La compétitivité des entreprises et la politique d’atténuation du changement climatique sont directement touchées par ces pratiques. Il se peut que, du fait de l’existence de fuites de carbone, les entreprises à forte intensité de carbone échouent dans un pays et prospèrent dans un autre. Quant aux émissions globales de carbone, elles pourraient ne pas diminuer parce qu’elles passeraient simplement d’un pays à un autre. Ainsi, même si un pays ambitieux parvient à réduire son empreinte carbone, un autre pays verra ses émissions augmenter. Les gains obtenus d’un côté seront donc annulés, et il n’y aura, globalement, pas d’atténuation du réchauffement climatique.

Christian Lininger explique que la fuite de carbone est « susceptible de se produire si toutes les régions du monde n’appliquent pas une politique de réduction des émissions : les émissions seraient alors simplement transférées des régions qui mènent des politiques de réduction vers celles qui ne le font pas». Dans un tel contexte, le gouvernement d’un pays qui réduit ses émissions pourrait alors décider d’agir contre les fuites de carbone de manière à garder certaines entreprises sur son territoire tout en réduisant ses émissions de carbone. En théorie, bien que cela ne se soit pas encore produit, cela pourrait se faire au moyen de droits de douane sur le carbone.

Droits de douane sur le carbone

Outre la tarification du carbone, certains pays pourraient opter pour la mise en place de droits de douane sur le carbone afin de réduire les fuites de carbone. Il s’agirait principalement d’imposer une taxe sur le gaz carbonique concrétisé des importations. Notamment en raison du fait que la légitimité de telles mesures pourrait être évaluée par l’Organisation mondiale du commerce (OMC), leurs défenseurs les présentent généralement comme des ajustements fiscaux à la frontière, mécanisme acceptable au titre de la réglementation de l’OMC.

Pour l’OMC, il est question d’ajustements fiscaux à la frontière dans les situations suivantes : i) l’imposition d’une taxe sur les produits importés correspondant à la taxe perçue sur les produits nationaux similaires (ajustement fiscal à l’importation) ; et/ou ii) le remboursement des taxes intérieures lors de l’exportation des produits (ajustement fiscal à l’exportation).
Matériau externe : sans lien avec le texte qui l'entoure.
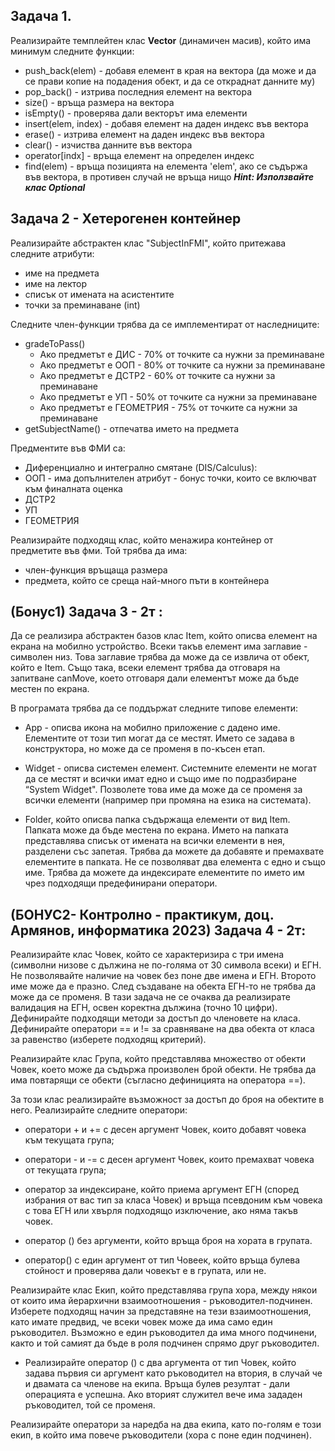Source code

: ## Задача 1. 

Реализирайте темплейтен клас **Vector** (динамичен масив), който има минимум следните функции:

- push_back(elem) - добавя елемент в края на вектора (да може и да се прави копие на подадения обект, и да се откраднат данните му)
- pop_back() - изтрива последния елемент на вектора
- size() - връща размера на вектора
- isEmpty() - проверява дали векторът има елементи 
- insert(elem, index) - добавя елемент на даден индекс във вектора
- erase() - изтрива елемент на даден индекс във вектора
- clear() - изчиства данните във вектора
- operator[indx] - връща елемент на определен индекс
- find(elem) - връща позицията на елемента 'elem', ако се съдържа във вектора, в противен случай не връща нищо 
***Hint: Използвайте клас Optional***

## Задача 2 - Хетерогенен контейнер
Реализирайте абстрактен клас "SubjectInFMI", който притежава следните атрибути:
- име на предмета
- име на лектор
- списък от имената на асистентите
- точки за преминаване (int)

Следните член-функции трябва да се имплементират от наследниците:
- gradeToPass() 
    - Ако предметът е ДИС - 70% oт точките са нужни за преминаване
    - Ако предметът е ООП - 80%  oт точките са нужни за преминаване
    - Ако предметът е ДСТР2 - 60%  oт точките са нужни за преминаване
    - Ако предметът е УП - 50% от точките са нужни за преминаване
    - Ако предметът е ГЕОМЕТРИЯ - 75% oт точките са нужни за преминаване
- getSubjectName() - отпечатва името на предмета

Предментите във ФМИ са: 
- Диференциално и интегрално смятане (DIS/Calculus): 
- OOП - има допълнителен атрибут - бонус точки, които се включват към финалната оценка
- ДСТР2
- УП
- ГЕОМЕТРИЯ 

Реализирайте подходящ клас, който менажира контейнер от предметите във фми. Той трябва да има:
- член-функция връщаща размера 
- предмета, който се среща най-много пъти в контейнера

## (Бонус1) Задача 3 - 2т :
Да се реализира абстрактен базов клас Item, който описва елемент на екрана на мобилно устройство. Всеки такъв елемент има заглавие - символен низ. Това заглавие трябва да може да се извлича от обект, който е Item. Също така, всеки елемент трябва да отговаря на запитване canMove, което отговаря дали елементът може да бъде местен по екрана.

В програмата трябва да се поддържат следните типове елементи:

- App - описва икона на мобилно приложение с дадено име. Елементите от този тип могат да се местят. Името се задава в конструктора, но може да се променя в по-късен етап.

- Widget - описва системен елемент. Системните елементи не могат да се местят и всички имат едно и също име по подразбиране “System Widget". Позволете това име да може да се променя за всички елементи (например при промяна на езика на системата).

- Folder, който описва папка съдържаща елементи от вид Item. Папката може да бъде местена по екрана. Името на папката представлява списък от имената на всички елементи в нея, разделени със запетая. Трябва да можете да добавяте и премахвате елементите в папката. Не се позволяват два елемента с едно и също име. Трябва да можете да индексирате елементите по името им чрез подходящи предефинирани оператори.

## (БОНУС2- Контролно - практикум, доц. Армянов, информатика 2023) Задача 4 - 2т:
Реализирайте клас Човек, който се характеризира с три имена (символни низове с дължина не по-голяма от 30 символа всеки) и ЕГН.
Не позволявайте наличие на човек без поне две имена и ЕГН. Второто име може да е празно. След създаване на обекта ЕГН-то не трябва да може да се променя. В тази задача не се очаква да реализирате валидация на ЕГН, освен коректна дължина (точно 10 цифри).
Дефинирайте подходящи методи за достъп до членовете на класа.
Дефинирайте оператори == и != за сравняване на два обекта от класа за равенство (изберете подходящ критерий).


Реализирайте клас Група, който представлява множество от обекти Човек, което може да съдържа произволен брой обекти. Не трябва да има повтарящи се обекти (съгласно дефиницията на оператора ==).

За този клас реализирайте възможност за достъп до броя на обектите в него.
Реализирайте следните оператори:

- оператори + и += с десен аргумент Човек, които добавят човека към текущата група;

- оператори - и -= с десен аргумент Човек, които премахват човека от текущата група;

- оператор за индексиране, който приема аргумент ЕГН (според избрания от вас тип за класа Човек) и връща псевдоним към човека с това ЕГН или хвърля подходящо изключение, ако няма такъв човек.

- оператор () без аргументи, който връща броя на хората в групата.

- оператор() с един аргумент от тип Човеек, който връща булева стойност и проверява дали човекът е в групата, или не.

Реализирайте клас Екип, който представлява група хора, между някои от които има йерархични взаимоотношения - ръководител-подчинен. Изберете подходящ начин за представяне на тези взаимоотношения, като имате предвид, че всеки човек може да има само един ръководител. Възможно е един ръководител да има много подчинени, както и той самият да бъде в роля подчинен спрямо друг ръководител.

- Реализирайте оператор () с два аргумента от тип Човек, който задава първия си аргумент като ръководител на втория, в случай че и двамата са членове на екипа. Връща булев резултат - дали операцията е успешна. Ако вторият служител вече има зададен ръководител, той се променя.

Реализирайте оператори за наредба на два екипа, като по-голям е този екип, в който има повече ръководители (хора с поне един подчинен). 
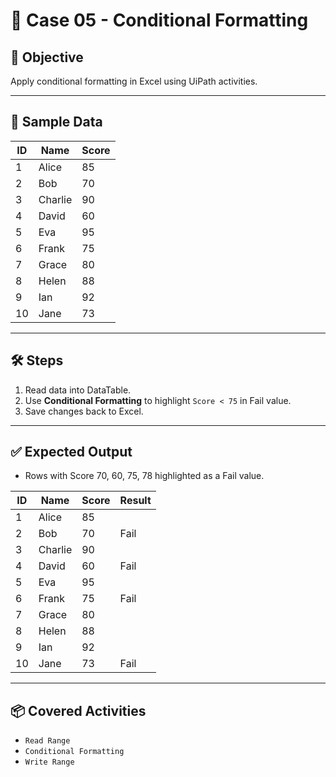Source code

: # 📘 Case 05 - Conditional Formatting

## 🎯 Objective
Apply conditional formatting in Excel using UiPath activities.

---

## 📝 Sample Data
| ID  | Name    | Score |
|-----|---------|-------|
| 1   | Alice   | 85    |
| 2   | Bob     | 70    |
| 3   | Charlie | 90    |
| 4   | David   | 60    |
| 5   | Eva     | 95    |
| 6   | Frank   | 75    |
| 7   | Grace   | 80    |
| 8   | Helen   | 88    |
| 9   | Ian     | 92    |
| 10  | Jane    | 73    |

---

## 🛠️ Steps
1. Read data into DataTable.
2. Use **Conditional Formatting** to highlight `Score < 75` in Fail value.
3. Save changes back to Excel.

---

## ✅ Expected Output
- Rows with Score 70, 60, 75, 78 highlighted as a Fail value.

| ID  | Name    | Score | Result |
|-----|---------|-------|--------|
| 1   | Alice   | 85    |        |
| 2   | Bob     | 70    | Fail   |
| 3   | Charlie | 90    |        |
| 4   | David   | 60    | Fail   |
| 5   | Eva     | 95    |        |
| 6   | Frank   | 75    | Fail   |
| 7   | Grace   | 80    |        |
| 8   | Helen   | 88    |        |
| 9   | Ian     | 92    |        |
| 10  | Jane    | 73    | Fail   |

---

## 📦 Covered Activities
- `Read Range`  
- `Conditional Formatting`  
- `Write Range`
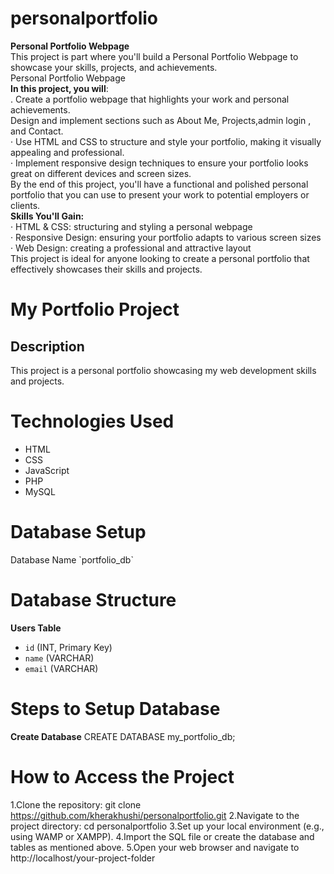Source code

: # personalportfolio
<b>Personal Portfolio Webpage</b><br>
This project is part  where you'll build a Personal Portfolio Webpage to showcase
your skills, projects, and achievements.<br>
Personal Portfolio Webpage<br>
<b>In this project, you will</b>:<br>
. Create a portfolio webpage that highlights your work and personal achievements.<br>
Design and implement sections such as About Me, Projects,admin login , and Contact.<br>
· Use HTML and CSS to structure and style your portfolio, making it visually appealing and professional.<br>
· Implement responsive design techniques to ensure your portfolio looks great on different devices and screen
sizes.<br>
By the end of this project, you'll have a functional and polished personal portfolio that you can use to present your
work to potential employers or clients.<br>
<b>Skills You'll Gain:</b><br>
· HTML & CSS: structuring and styling a personal webpage<br>
· Responsive Design: ensuring your portfolio adapts to various screen sizes<br>
· Web Design: creating a professional and attractive layout<br>
This project is ideal for anyone looking to create a personal portfolio that effectively showcases their skills and
projects.
# My Portfolio Project

## Description
This project is a personal portfolio showcasing my web development skills and projects.

# Technologies Used
- HTML
- CSS
- JavaScript
- PHP
- MySQL

<h1>Database Setup</h1> 
Database Name
`portfolio_db`

# Database Structure
 **Users Table**
   - `id` (INT, Primary Key)
   - `name` (VARCHAR)
   - `email` (VARCHAR)


# Steps to Setup Database
**Create Database**
  CREATE DATABASE my_portfolio_db;
# How to Access the Project
1.Clone the repository:
git clone https://github.com/kherakhushi/personalportfolio.git
2.Navigate to the project directory:
cd personalportfolio
3.Set up your local environment (e.g., using WAMP or XAMPP).
4.Import the SQL file or create the database and tables as mentioned above.
5.Open your web browser and navigate to http://localhost/your-project-folder

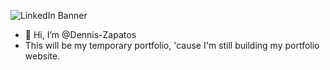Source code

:![LinkedIn Banner](https://github.com/Dennis-Zapatos/Dennis-Zapatos/assets/134060585/48abe1db-9782-436e-88c8-10738cd81fc0)
- 👋 Hi, I’m @Dennis-Zapatos
- This will be my temporary portfolio, 'cause I'm still building my portfolio website.

<!---
Dennis-Zapatos/Dennis-Zapatos is a ✨ special ✨ repository because its `README.md` (this file) appears on your GitHub profile.
You can click the Preview link to take a look at your changes.
--->
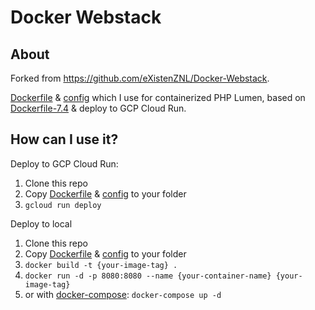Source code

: # Docker Webstack

## About

Forked from https://github.com/eXistenZNL/Docker-Webstack.

[Dockerfile](Dockerfile) & [config](config) which I use for containerized PHP Lumen, based on [Dockerfile-7.4](Dockerfile-7.4) & deploy to GCP Cloud Run.

## How can I use it?

Deploy to GCP Cloud Run:

1. Clone this repo
2. Copy [Dockerfile](Dockerfile) & [config](config) to your folder
3. `gcloud run deploy`

Deploy to local

1. Clone this repo
2. Copy [Dockerfile](Dockerfile) & [config](config) to your folder
3. `docker build -t {your-image-tag} .`
4. `docker run -d -p 8080:8080 --name {your-container-name} {your-image-tag}`
5. or with [docker-compose](docker-compose.yml): `docker-compose up -d`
Comme on peut l’imaginer, les droits de douane sur le carbone sont sujets à controverse. Leurs défenseurs arguent qu’ils seront nécessaires pour pousser les pays affichant une forte pollution au carbone et des politiques climatiques laxistes à changer leur façon de faire et que, sur le plan national, ils seront nécessaires pour se prémunir contre toute accusation d’entrave à la compétitivité des entreprises. À l’inverse, les détracteurs avancent qu’il ne s’agit que d’une forme d’éco-protectionnisme parmi d’autres.

Conclusion

Certains analystes politiques militent en faveur de l’approche, encore peu conventionnelle, qui consiste à mesurer les émissions de CO2 en s’appuyant sur une approche axée consommation plutôt que sur une approche axée production. Les tenants de cette théorie avancent qu’il s’agit d’un système bien plus précis et mieux à même d’encourager une réduction des émissions de CO2.

Une telle approche s’appuie aussi sur le point de vue selon lequel le commerce international est à la fois un contributeur au réchauffement planétaire et une composante intrinsèque des nombreuses solutions possibles. En conséquence, indépendamment de la question de savoir quelles politiques seront adoptées, et par qui, le commerce international et la gestion des frontières font leur entrée dans le cadre politique relatif au réchauffement climatique.